What they really mind about, though, isn’t the planet so much as Twitter, which Musk has just bought for $44 billion, and which most politicians consider their real home planet. The overreaction to Musk becoming the compère has been astonishing. Newspapers worldwide reported an instant rise in racism. Racist trolls are exulting in Elon Musk’s takeover of Twitter, said Variety. “Scary AF,” agreed NBA star LeBron James, “so many damn unfit people saying hate speech is free speech.” A sizable proportion of progressives seem to think that the moment the deal with Musk was signed, some barnacled gate that once kept the scaly bigots at bay creaked open and populist orcs began to lope and drool about, ripping the gauzy wings from rainbow folk. “Not hanging around for whatever Elon has planned. Bye,” declared a blue-tick TV producer called Shonda Rhimes (1.9 million followers), whose Twitter account remains active.

But Musk hasn’t let the orcs back in. As Twitter’s head of safety, Yoel Roth, reported, what may have looked like a rise in racist tweets was in fact an organized attempt by a small number of accounts designed specifically to make it look as if Musk had unleashed the trolls.

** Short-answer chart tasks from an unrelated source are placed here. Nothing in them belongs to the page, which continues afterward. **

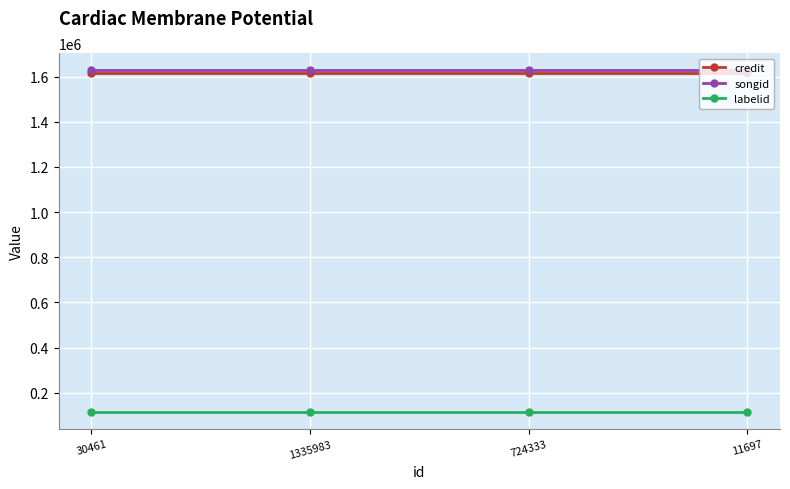

What is the total value across all series at 11697?

3361887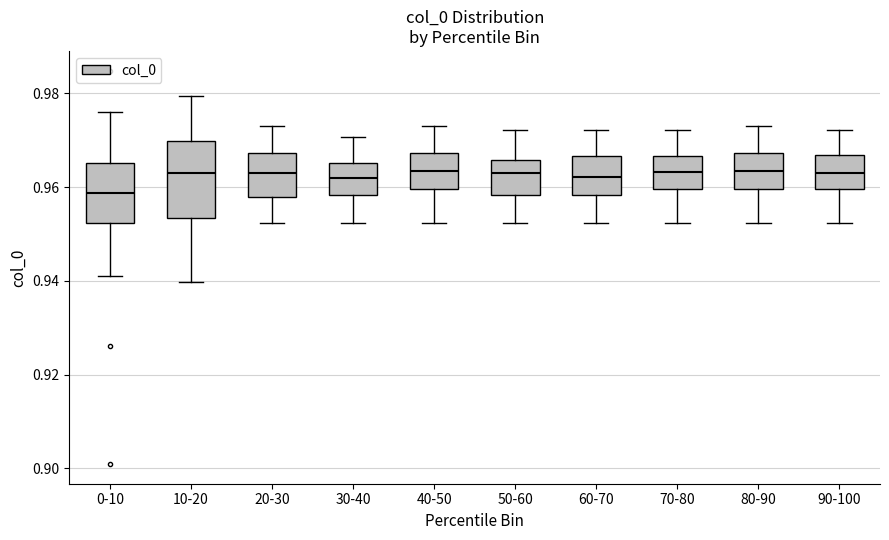

Reading left to right, read every box against the y-axis: the position of its median line, the range the box covers, and the ends of its whiskers. The values are not printed on the chart, so give them approximately, as read against the axis.

0-10: median 0.958, box 0.952 to 0.966, whiskers 0.940 to 0.976
10-20: median 0.964, box 0.954 to 0.970, whiskers 0.940 to 0.980
20-30: median 0.962, box 0.958 to 0.968, whiskers 0.952 to 0.972
30-40: median 0.962, box 0.958 to 0.966, whiskers 0.952 to 0.970
40-50: median 0.964, box 0.960 to 0.968, whiskers 0.952 to 0.972
50-60: median 0.962, box 0.958 to 0.966, whiskers 0.952 to 0.972
60-70: median 0.962, box 0.958 to 0.966, whiskers 0.952 to 0.972
70-80: median 0.964, box 0.960 to 0.966, whiskers 0.952 to 0.972
80-90: median 0.964, box 0.960 to 0.968, whiskers 0.952 to 0.972
90-100: median 0.962, box 0.960 to 0.966, whiskers 0.952 to 0.972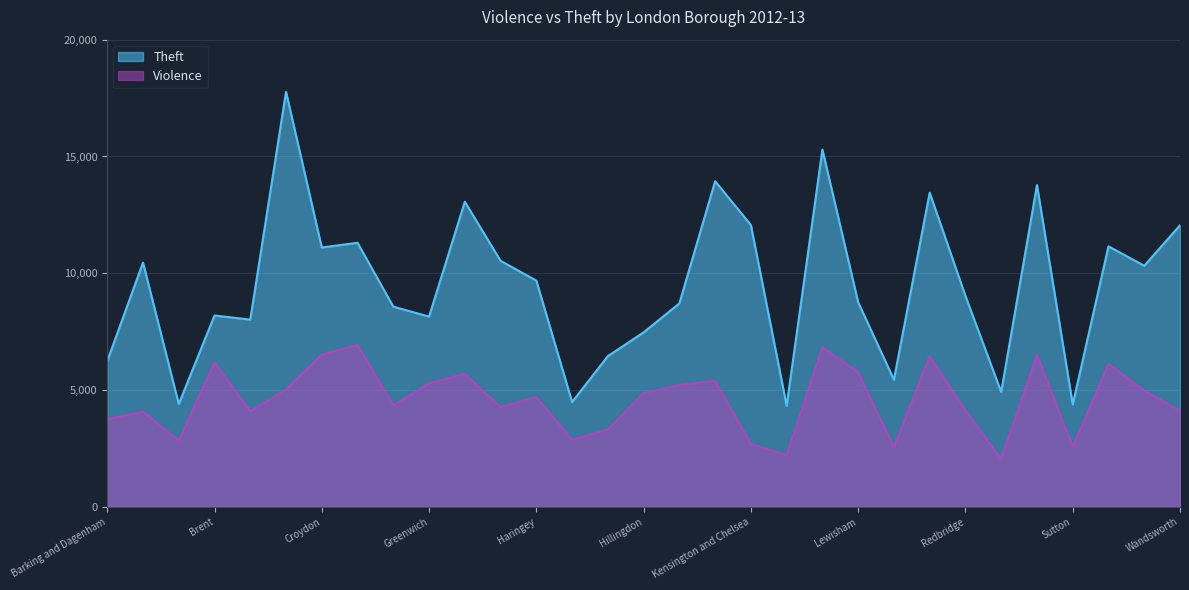

Read the Theft value at Waltham Forest, to the nearest 50.

10300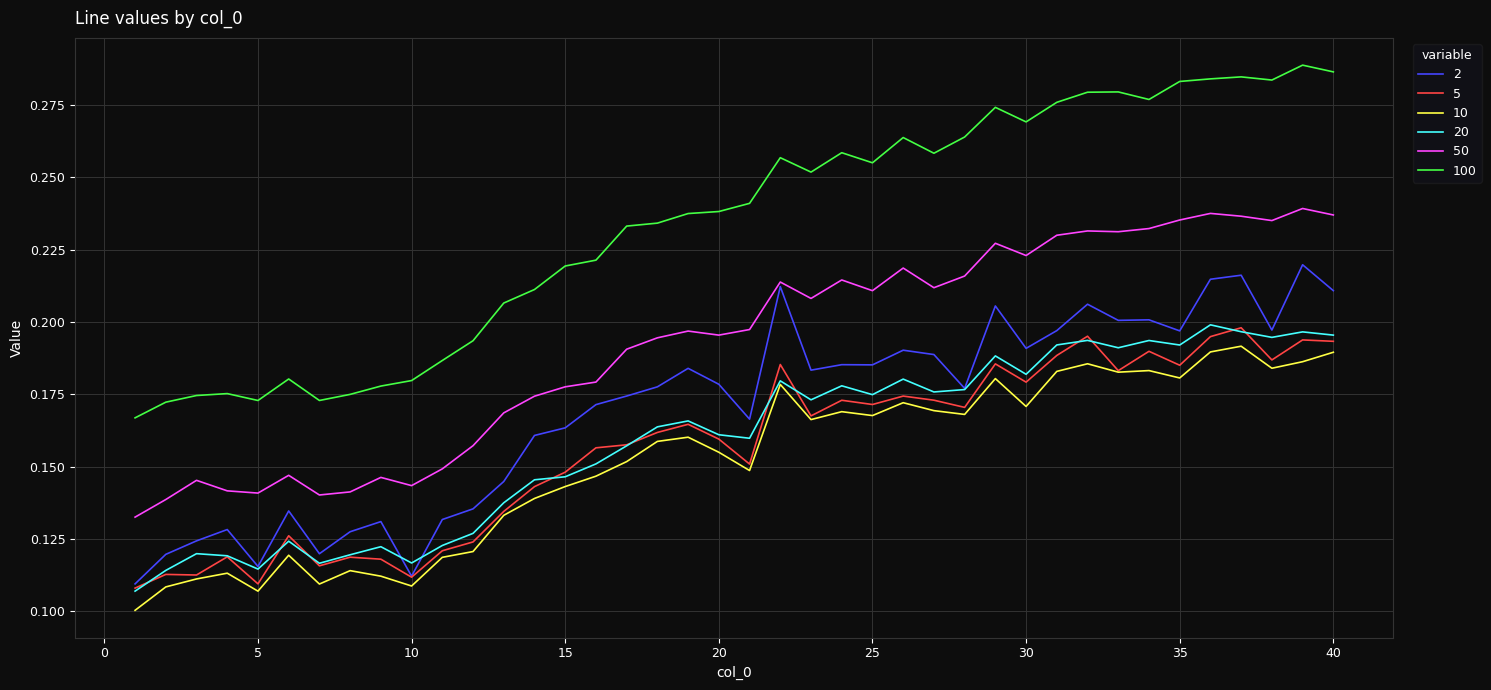

Which series has the widest spread of values?

100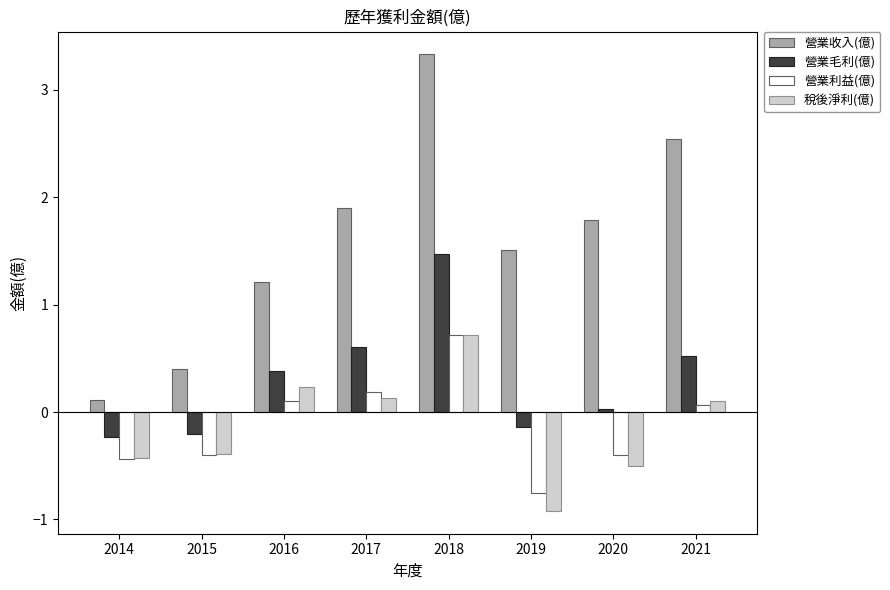

How many groups of bars are there?

8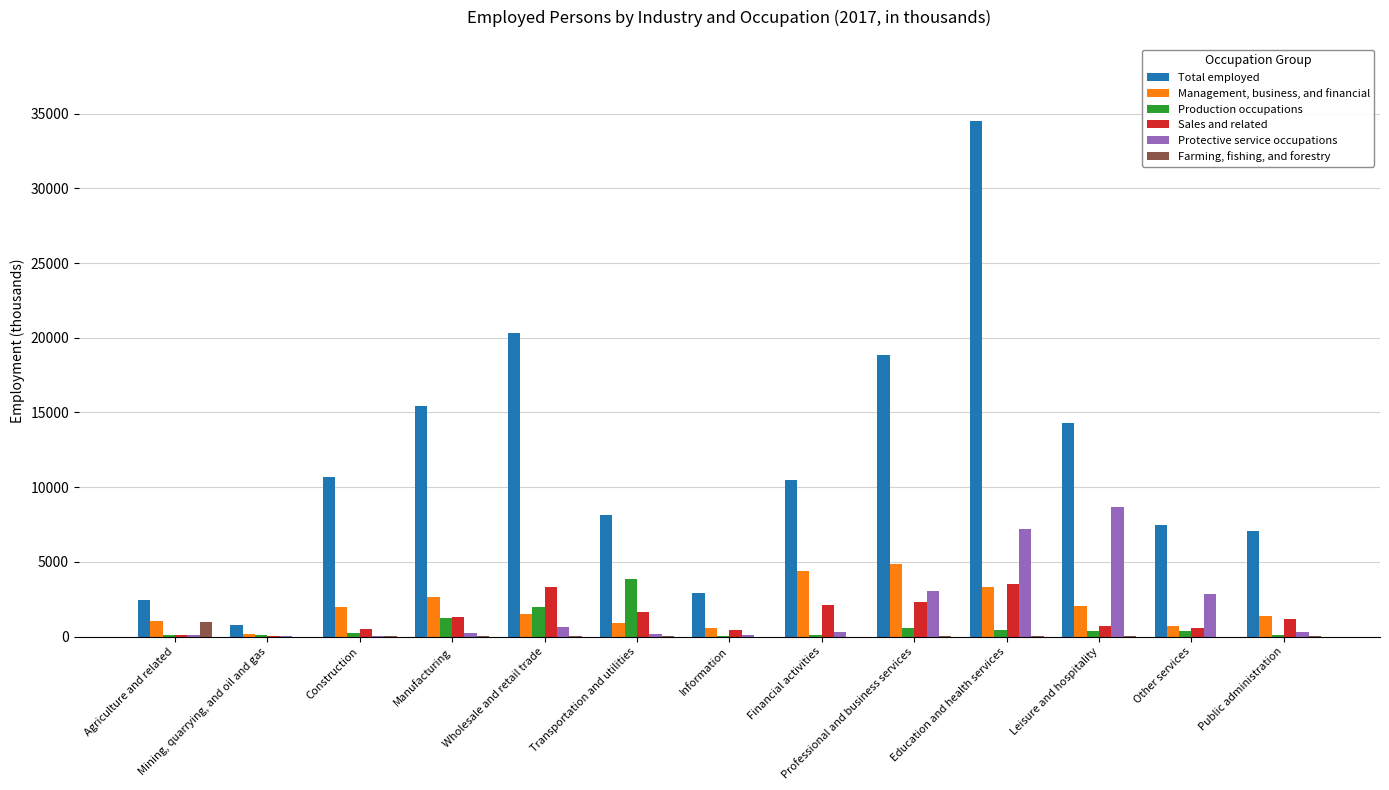

Which series changed the most between Construction and Professional and business services?

Total employed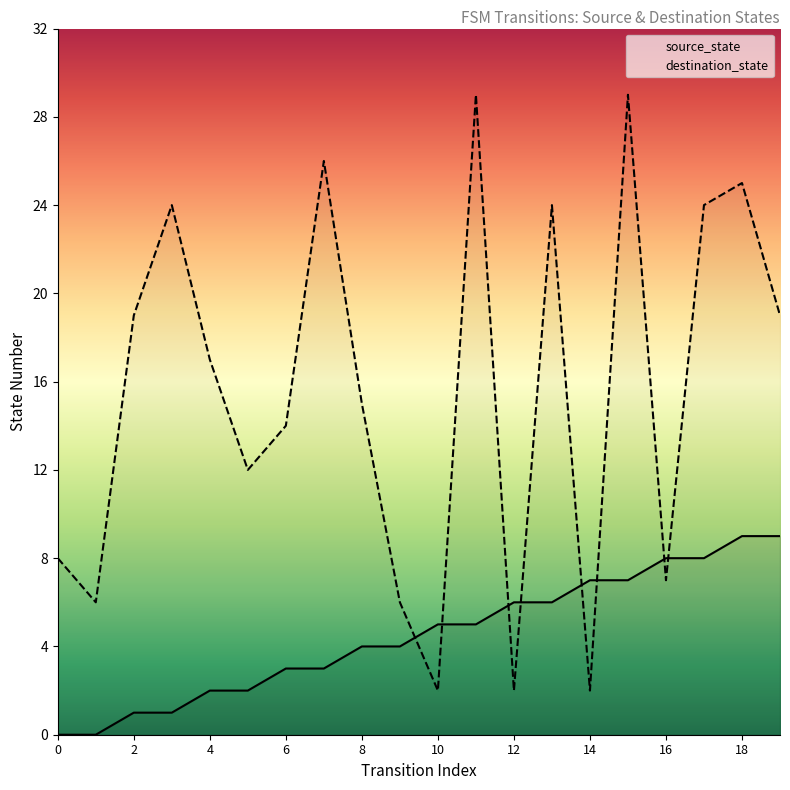

The value of destination_state at 6 is 14. True or false?

True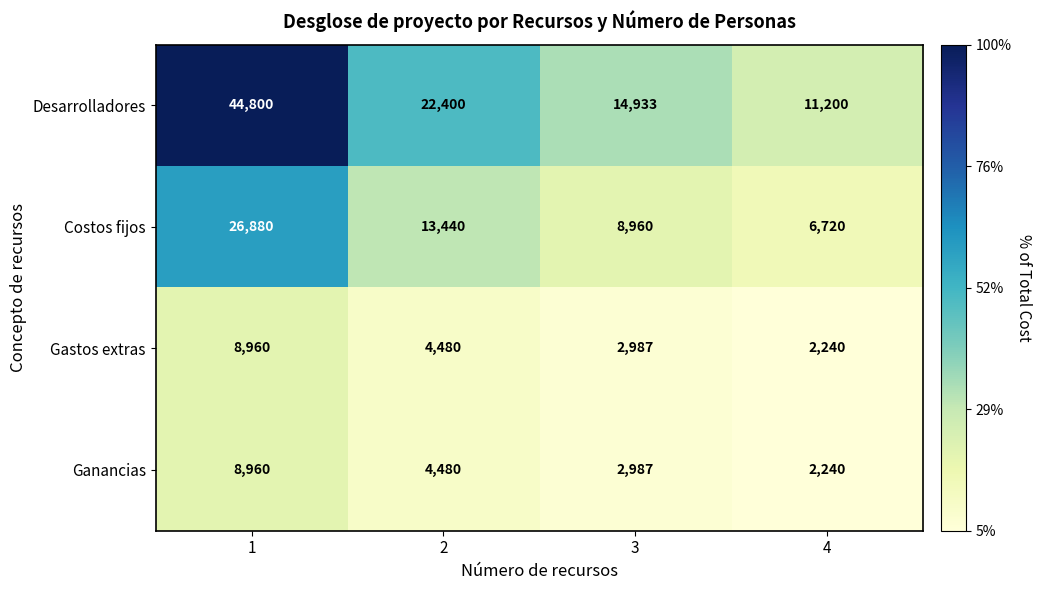

Count the Desarrolladores values in the range 14933 to 44800.

3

He hasn’t changed any of the rules about Twitter content moderation, or let any banned tweeter back into the fold, including the great orange tweeter-in-chief. “If I had a dollar for every time someone asked me whether Trump was coming back on this platform, Twitter would be minting money!” he wrote.

What Musk has done is suggest that he might let anyone buy a coveted “blue tick” (“Power to the people!”) and he has also floated the idea of an official debating chamber, an online gladiatorial ring where people with opposing ideas can clash in public. This is an idea I can get behind. It could be the saving of civilization, a way of persuading the kids that truth matters, and that the best and only way to test opinions and ideas is to have them challenged.

I don’t hold a candle for Elon Musk. He’s not my kind of guy. I don’t go for gamers or stoners and I could never fancy a grown man who goes to Burning Man. I find most of his tweets impenetrable and I’m wary of the way his various wives and girlfriends all seem to dye their hair blonde two years into the relationship. But Musk is his own man, not in anyone’s gang: he’s half Republican, half Democrat, he has said. And he’s clear-eyed about himself, which sets him above almost all the serious people. “If you list my sins, I sound like the worst person on Earth,” he said in a recent interview. ‘But if you put those against the things I’ve done right, it makes much more sense.”